Police interest in Frankton’s baled haystack reflects growing public concerns about the erosion of social and moral standards during the Second World War.

Anyone who engaged in behaviour deemed an affront to public decency, morality and public interest could be charged with being idle and disorderly and subject to punishment, either up to three months in prison or placement in a borstal or reformatory.

Idle and disorderly was a catch-all term for social and moral behaviour that was believed to potentially lead to criminal conduct. As set out under sections 49-52 of the Police Offences Act 1927, it encompassed begging, wandering or loitering in public places, having no lawful means of support, and consorting with reputed thieves.[3]

I am particularly interested in the Frankton haystack because, in newspaper accounts, public immorality and potential criminal behaviour was directly linked to being Māori. It was reported in court that according to police the haystack had become “a favourite haunt of visiting servicemen and Maori men and women.”

Between 1940 and 1945, there are around 200 cases of Māori arrested for being idle and disorderly in the Police Gazette. The majority arrested were aged between 18-22 and were women. Court reports on these cases stressed the women had consorted with servicemen, reflecting the use of the charge to manage women’s social and moral behaviour. Like Hannah, for instance, who was was “one of several Maori girls who had come to Whangarei and were consorting with soldiers.”[4]

In 1940 police charged a Māori woman with being idle and disorderly because she had no lawful means of support. The judge dismissed the charge because she was living with a Chinese man in Auckland. He noted that “While this might not be socially desirable there was no law to prevent a young woman of 23 living with a Chinese.”[5]

In 1941 a young Māori woman was charged with being idle and disorderly. In this case, even though she was living with a Chinese man as his wife, the Gisborne police claimed she was a menace to the community. Co-habitation was a challenge to marriage and an interracial relationship further flouted social conventions.[6]

Terms like ‘menace to the community’, ‘social disease’, ‘living an immoral life’ and ‘associating with servicemen’ were code for sexual promiscuity and commonly used to characterise women arrested for being idle and disorderly.

Charging someone with being idle and disorderly was also used to publicly shame those who were not perceived to be contributing to the national war effort by engaging in regular employment or adhering to manpower regulations. These individuals, if Māori, were often characterised as “lazy”.
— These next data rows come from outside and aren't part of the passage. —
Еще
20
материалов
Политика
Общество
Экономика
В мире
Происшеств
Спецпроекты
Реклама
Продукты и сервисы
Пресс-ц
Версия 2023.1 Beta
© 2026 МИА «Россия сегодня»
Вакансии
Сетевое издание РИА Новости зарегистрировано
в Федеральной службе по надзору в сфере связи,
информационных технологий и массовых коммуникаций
If we dig a little deeper into the wider social and economic circumstances of the people themselves we find that these individuals were adhering to seasonal work patterns and in so doing contributing to whānau and communities.
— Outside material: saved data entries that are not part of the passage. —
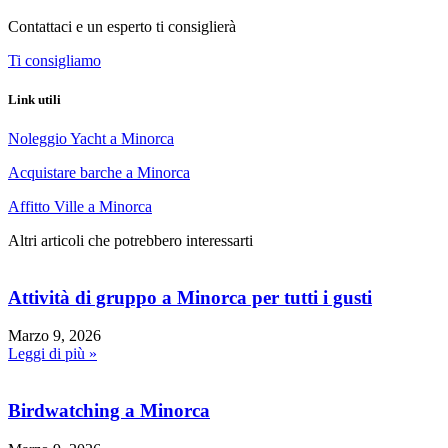
Contattaci e un esperto ti consiglierà
Ti consigliamo
Link utili
Noleggio Yacht a Minorca
Acquistare barche a Minorca
Affitto Ville a Minorca
Altri articoli che potrebbero interessarti
Attività di gruppo a Minorca per tutti i gusti
Marzo 9, 2026
Leggi di più »
Birdwatching a Minorca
Furthermore, in most instances these were young people who had left home for larger towns and cities and could not find accommodation so they ended up sleeping in public parks, in abandoned buildings, under hedges and in haystacks. They travelled to find work, like the two young men from Coromandel found sleeping in the Frankton haystack, or offended public morals by using public spaces to socialise and drink.
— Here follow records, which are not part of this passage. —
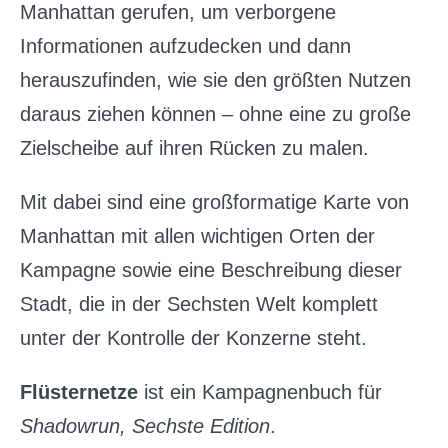
Manhattan gerufen, um verborgene
Informationen aufzudecken und dann
herauszufinden, wie sie den größten Nutzen
daraus ziehen können – ohne eine zu große
Zielscheibe auf ihren Rücken zu malen.
Mit dabei sind eine großformatige Karte von
Manhattan mit allen wichtigen Orten der
Kampagne sowie eine Beschreibung dieser
Stadt, die in der Sechsten Welt komplett
unter der Kontrolle der Konzerne steht.
F
lüsternetze
ist ein Kampagnenbuch für
Shadowrun, Sechste Edition
.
Despite what the police thought, Māori men and women were, in general, not idle, nor disorderly.

 

Image: Soldiers building a haystack in Hamilton during World War II. Pascoe, John Dobree, 1908-1972 :Photographic albums, prints and negatives. Ref: PAColl-0783-2-0002. Alexander Turnbull Library, Wellington, New Zealand. /records/22723317

 

 

[1] Waikato Independent, 24 April 1944.

[2] Waikato Independent, 24 April 1944; Auckland Star, 11 April 1944; Waikato Times, 12 April 1944.

[3] Police Offences Act 1927, New Zealand Acts As Enacted. http://www.nzlii.org/nz/legis/hist_act/poa192718gv1927n35212/

[4] Auckland Star, 16 May 1942.

[5] Auckland Star, 31 October 1940.

[6] Gisborne Herald, 20 August 1941.